#### WORK ORDER:
Copy the lines of the data below exactly, starting at the first and stopping after the line that contains "X109000000Y-100000000D03*"; include no pictures.

[RECORDS FOR THE EXERCISE — start]

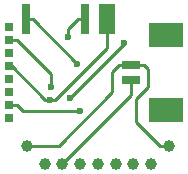
<source format=gbl>
G04 #@! TF.FileFunction,Copper,L2,Bot,Signal*
%FSLAX46Y46*%
G04 Gerber Fmt 4.6, Leading zero omitted, Abs format (unit mm)*
G04 Created by KiCad (PCBNEW (2015-08-03 BZR 6047)-product) date Mon 05 Oct 2015 04:51:26 PM CEST*
%MOMM*%
G01*
G04 APERTURE LIST*
%ADD10C,0.100000*%
%ADD11C,1.000000*%
%ADD12R,0.800000X0.800000*%
%ADD13R,1.600000X0.800000*%
%ADD14R,3.000000X2.100000*%
%ADD15R,0.800000X2.540000*%
%ADD16R,1.400000X2.540000*%
%ADD17C,0.600000*%
%ADD18C,0.250000*%
G04 APERTURE END LIST*
D10*
D11*
X103000000Y-100000000D03*
X104500000Y-100000000D03*
X106000000Y-100000000D03*
X107500000Y-100000000D03*
X109000000Y-100000000D03*
X110500000Y-100000000D03*
X112000000Y-100000000D03*
X101500000Y-98500000D03*
X113500000Y-98500000D03*
D12*
X100000000Y-88400000D03*
X100000000Y-89500000D03*
X100000000Y-90600000D03*
X100000000Y-91700000D03*
X100000000Y-92800000D03*
X100000000Y-93900000D03*
X100000000Y-95000000D03*
X100000000Y-96100000D03*
D13*
X110350000Y-91625000D03*
X110350000Y-92875000D03*
D14*
X113250000Y-89075000D03*
X113250000Y-95425000D03*
D15*
X101450000Y-87750000D03*
X106450000Y-87750000D03*
D16*
X108250000Y-87750000D03*
D17*
X103484355Y-94549859D03*
X109750000Y-89750000D03*
X105124993Y-94432943D03*
X106000010Y-95500000D03*
X105750000Y-91500000D03*
X103499992Y-93500000D03*
X105000000Y-89250000D03*
D18*
X108250000Y-87750000D02*
X108250000Y-90208478D01*
X100210232Y-91700000D02*
X103060091Y-94549859D01*
X108250000Y-90208478D02*
X103908619Y-94549859D01*
X103908619Y-94549859D02*
X103484355Y-94549859D01*
X100000000Y-91700000D02*
X100210232Y-91700000D01*
X103060091Y-94549859D02*
X103484355Y-94549859D01*
X105124993Y-94432943D02*
X109750000Y-89807936D01*
X109750000Y-89807936D02*
X109750000Y-89750000D01*
X100000000Y-95000000D02*
X100650000Y-95000000D01*
X100650000Y-95000000D02*
X101150000Y-95500000D01*
X101150000Y-95500000D02*
X105750000Y-95500000D01*
X105750000Y-95500000D02*
X106000010Y-95500000D01*
X105750000Y-91500000D02*
X102000000Y-87750000D01*
X102000000Y-87750000D02*
X101450000Y-87750000D01*
X109300000Y-91625000D02*
X110350000Y-91625000D01*
X104175002Y-98500000D02*
X108732320Y-93942682D01*
X108732320Y-93942682D02*
X108732320Y-92192680D01*
X108732320Y-92192680D02*
X109300000Y-91625000D01*
X101500000Y-98500000D02*
X104175002Y-98500000D01*
X110350000Y-91625000D02*
X111400000Y-91625000D01*
X111400000Y-91625000D02*
X111750000Y-91975000D01*
X111750000Y-91975000D02*
X111750000Y-93500000D01*
X111750000Y-93500000D02*
X110750000Y-94500000D01*
X110750000Y-94500000D02*
X110750000Y-96457106D01*
X110750000Y-96457106D02*
X112792894Y-98500000D01*
X112792894Y-98500000D02*
X113500000Y-98500000D01*
X100650000Y-89500000D02*
X103499992Y-92349992D01*
X103499992Y-93075736D02*
X103499992Y-93500000D01*
X100000000Y-89500000D02*
X100650000Y-89500000D01*
X103499992Y-92349992D02*
X103499992Y-93075736D01*
X110350000Y-92875000D02*
X110350000Y-94150000D01*
X110350000Y-94150000D02*
X104999999Y-99500001D01*
X104999999Y-99500001D02*
X104500000Y-100000000D01*
X105000000Y-88825736D02*
X105000000Y-89250000D01*
X105000000Y-88550000D02*
X105000000Y-88825736D01*
X105800000Y-87750000D02*
X105000000Y-88550000D01*
X106450000Y-87750000D02*
X105800000Y-87750000D01*
M02*

</source>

[RECORDS FOR THE EXERCISE — finish]

#### YOUR RESPONSE:
<source format=gbl>
G04 #@! TF.FileFunction,Copper,L2,Bot,Signal*
%FSLAX46Y46*%
G04 Gerber Fmt 4.6, Leading zero omitted, Abs format (unit mm)*
G04 Created by KiCad (PCBNEW (2015-08-03 BZR 6047)-product) date Mon 05 Oct 2015 04:51:26 PM CEST*
%MOMM*%
G01*
G04 APERTURE LIST*
%ADD10C,0.100000*%
%ADD11C,1.000000*%
%ADD12R,0.800000X0.800000*%
%ADD13R,1.600000X0.800000*%
%ADD14R,3.000000X2.100000*%
%ADD15R,0.800000X2.540000*%
%ADD16R,1.400000X2.540000*%
%ADD17C,0.600000*%
%ADD18C,0.250000*%
G04 APERTURE END LIST*
D10*
D11*
X103000000Y-100000000D03*
X104500000Y-100000000D03*
X106000000Y-100000000D03*
X107500000Y-100000000D03*
X109000000Y-100000000D03*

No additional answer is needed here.